Hope you get more use out of the wood than you did the tree.


----------



## CanuckGal (Nov 26, 2008)

> Their flesh is gravelly, no juice and little flavour.


You are probably right Ron, that pretty much desribes them. As for the tree being hardy... well this one sure wasn't. Every year it just looked worse and worse. 
I am going to cut and sticker the wood and see what happens. We do have a fireplace in the back yard if all else fails.


----------



## Maurice (Sep 24, 2004)

It is wise to have all angles covered!


----------



## anotherBob (Oct 28, 2009)

CanuckGal said:


> I am going to cut and sticker the wood and see what happens.


Sounds like a perfect plan... pear makes awesome handles for hand tools, turns nicely too. Good luck with your sticker dried stock, try to avoid direct sunlight and being in the path of a furnace. Can be alot of fun to work with a hand plane/tools...


----------



## robotdigg (Apr 27, 2010)

Pear wood is great for a seat in China.


----------



## thistlefly (Dec 2, 2008)

Pearwood is often used to make recorders, still have one such. That would match with the earlier reply that it is a good wood for turning...

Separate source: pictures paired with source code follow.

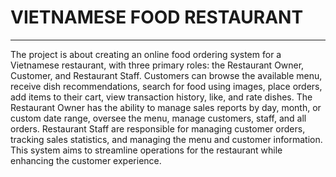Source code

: # VIETNAMESE FOOD RESTAURANT

---
The project is about creating an online food ordering system for a Vietnamese restaurant, with three primary roles: the Restaurant Owner, Customer, and Restaurant Staff. Customers can browse the available menu, receive dish recommendations, search for food using images, place orders, add items to their cart, view transaction history, like, and rate dishes. The Restaurant Owner has the ability to manage sales reports by day, month, or custom date range, oversee the menu, manage customers, staff, and all orders. Restaurant Staff are responsible for managing customer orders, tracking sales statistics, and managing the menu and customer information. This system aims to streamline operations for the restaurant while enhancing the customer experience.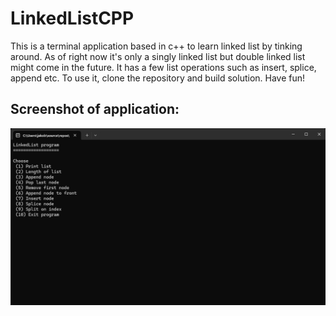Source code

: # LinkedListCPP
This is a terminal application based in c++ to learn linked list by tinking around. As of right now it's only a singly linked list but double linked list might come in the future. It has a few list operations such as insert, splice, append etc. To use it, clone the repository and build solution. Have fun!

## Screenshot of application:

![Screenshot 1](screenshots/linkedlistcpp.png)
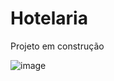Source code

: # Hotelaria
Projeto em construção

![image](https://github.com/user-attachments/assets/f4e7abce-6237-4442-9b71-3d2bec1c3164)

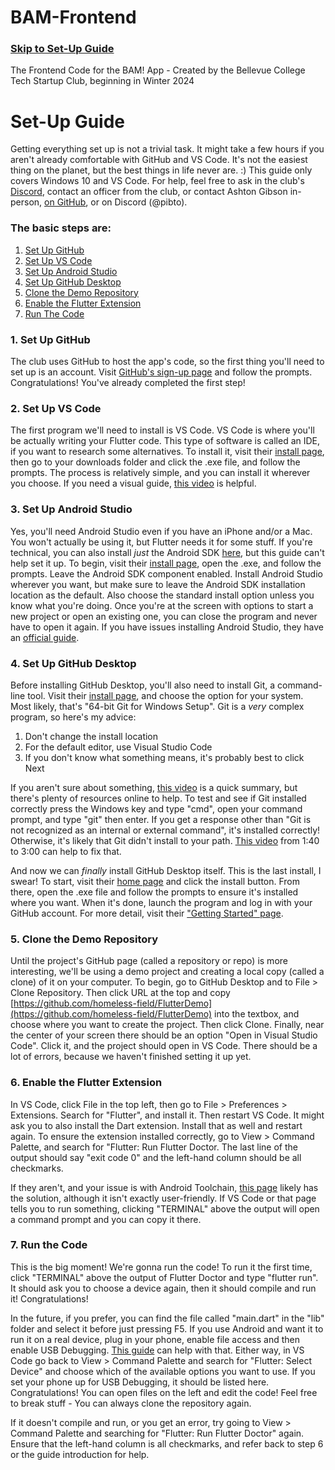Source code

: # BAM-Frontend
### [Skip to Set-Up Guide](#set-up-guide)
  The Frontend Code for the BAM! App - Created by the Bellevue College Tech Startup Club, beginning in Winter 2024


# Set-Up Guide
Getting everything set up is not a trivial task. It might take a few hours if you aren't already comfortable with GitHub and VS Code. It's not the easiest thing on the planet, but the best things in life never are. :) This guide only covers Windows 10 and VS Code. For help, feel free to ask in the club's [Discord](https://discord.gg/Dw8dHZEDmu), contact an officer from the club, or contact Ashton Gibson in-person, [on GitHub](https://github.com/homeless-field), or on Discord (@pibto).
### The basic steps are:
1. [Set Up GitHub](#set-up-github)
2. [Set Up VS Code](#set-up-vs-code)
3. [Set Up Android Studio](#set-up-android-studio)
4. [Set Up GitHub Desktop](#set-up-github-desktop)
5. [Clone the Demo Repository](#clone-the-demo-repository)
6. [Enable the Flutter Extension](#enable-the-flutter-extension)
7. [Run The Code](#run-the-code)

### 1. Set Up GitHub
The club uses GitHub to host the app's code, so the first thing you'll need to set up is an account. Visit [GitHub's sign-up page](https://github.com/signup) and follow the prompts. Congratulations! You've already completed the first step!

### 2. Set Up VS Code
The first program we'll need to install is VS Code. VS Code is where you'll be actually writing your Flutter code. This type of software is called an IDE, if you want to research some alternatives. To install it, visit their [install page](https://code.visualstudio.com/download), then go to your downloads folder and click the .exe file, and follow the prompts. The process is relatively simple, and you can install it wherever you choose. If you need a visual guide, [this video](https://www.youtube.com/watch?v=HxJXKFxhah4) is helpful.

### 3. Set Up Android Studio
Yes, you'll need Android Studio even if you have an iPhone and/or a Mac. You won't actually be using it, but Flutter needs it for some stuff. If you're technical, you can also install _just_ the Android SDK [here](https://developer.android.com/studio/index.html#command-line-tools-only), but this guide can't help set it up. To begin, visit their [install page](https://developer.android.com/studio), open the .exe, and follow the prompts. Leave the Android SDK component enabled. Install Android Studio wherever you want, but make sure to leave the Android SDK installation location as the default. Also choose the standard install option unless you know what you're doing. Once you're at the screen with options to start a new project or open an existing one, you can close the program and never have to open it again. If you have issues installing Android Studio, they have an [official guide](https://developer.android.com/studio/install).

### 4. Set Up GitHub Desktop
Before installing GitHub Desktop, you'll also need to install Git, a command-line tool. Visit their [install page](https://git-scm.com/download/win), and choose the option for your system. Most likely, that's "64-bit Git for Windows Setup".  Git is a _very_ complex program, so here's my advice:
1. Don't change the install location
2. For the default editor, use Visual Studio Code
3. If you don't know what something means, it's probably best to click Next
     
If you aren't sure about something, [this video](https://www.youtube.com/watch?v=RsNsYvYDyTc) is a quick summary, but there's plenty of resources online to help. To test and see if Git installed correctly press the Windows key and type "cmd", open your command prompt, and type "git" then enter. If you get a response other than "Git is not recognized as an internal or external command", it's installed correctly! Otherwise, it's likely that Git didn't install to your path. [This video](https://www.youtube.com/watch?v=lt9oDAvpG4I) from 1:40 to 3:00 can help to fix that.

And now we can _finally_ install GitHub Desktop itself. This is the last install, I swear! To start, visit their [home page](https://desktop.github.com) and click the install button. From there, open the .exe file and follow the prompts to ensure it's installed where you want. When it's done, launch the program and log in with your GitHub account. For more detail, visit their ["Getting Started" page](https://docs.github.com/en/desktop/overview/getting-started-with-github-desktop).

### 5. Clone the Demo Repository
Until the project's GitHub page (called a repository or repo) is more interesting, we'll be using a demo project and creating a local copy (called a clone) of it on your computer. To begin, go to GitHub Desktop and to File > Clone Repository. Then click URL at the top and copy [https://github.com/homeless-field/FlutterDemo](https://github.com/homeless-field/FlutterDemo) into the textbox, and choose where you want to create the project. Then click Clone. Finally, near the center of your screen there should be an option "Open in Visual Studio Code". Click it, and the project should open in VS Code. There should be a lot of errors, because we haven't finished setting it up yet.

### 6. Enable the Flutter Extension
In VS Code, click File in the top left, then go to File > Preferences > Extensions. Search for "Flutter", and install it. Then restart VS Code. It might ask you to also install the Dart extension. Install that as well and restart again. To ensure the extension installed correctly, go to View > Command Palette, and search for "Flutter: Run Flutter Doctor. The last line of the output should say "exit code 0" and the left-hand column should be all checkmarks.

If they aren't, and your issue is with Android Toolchain, [this page](https://developer.android.com/tools) likely has the solution, although it isn't exactly user-friendly. If VS Code or that page tells you to run something, clicking "TERMINAL" above the output will open a command prompt and you can copy it there.

### 7. Run the Code
This is the big moment! We're gonna run the code! To run it the first time, click "TERMINAL" above the output of Flutter Doctor and type "flutter run". It should ask you to choose a device again, then it should compile and run it! Congratulations!

In the future, if you prefer, you can find the file called "main.dart" in the "lib" folder and select it before just pressing F5. If you use Android and want it to run it on a real device, plug in your phone, enable file access and then enable USB Debugging. [This guide](https://developer.android.com/studio/debug/dev-options) can help with that. Either way, in VS Code go back to View > Command Palette and search for "Flutter: Select Device" and choose which of the available options you want to use. If you set your phone up for USB Debugging, it should be listed here. Congratulations! You can open files on the left and edit the code! Feel free to break stuff - You can always clone the repository again.

If it doesn't compile and run, or you get an error, try going  to View > Command Palette and searching for "Flutter: Run Flutter Doctor" again. Ensure that the left-hand column is all checkmarks, and refer back to step 6 or the guide introduction for help.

If you decide not to use it, any instrument maker in your general area would probably be glad to take it off your hands. 

Bob


----------



## Tonto (Feb 29, 2008)

Hi Deb,

I used pear wood to make a large spoon for cooking. It sure is a hard wood. That spoon will still be making supper long after I am gone! I like the idea of using it to make a tool handle too, maybe another woodcarving knife.

Tonto


----------



## CanuckGal (Nov 26, 2008)

Thanks Tonto, that's a couple of good ideas!


----------



## The Warthog (Nov 29, 2010)

Pear is used to make the middle part of harmonicas, as it tends to absorb moisture less than other woods. Of course, my harmonica is made of plastic :blink:


----------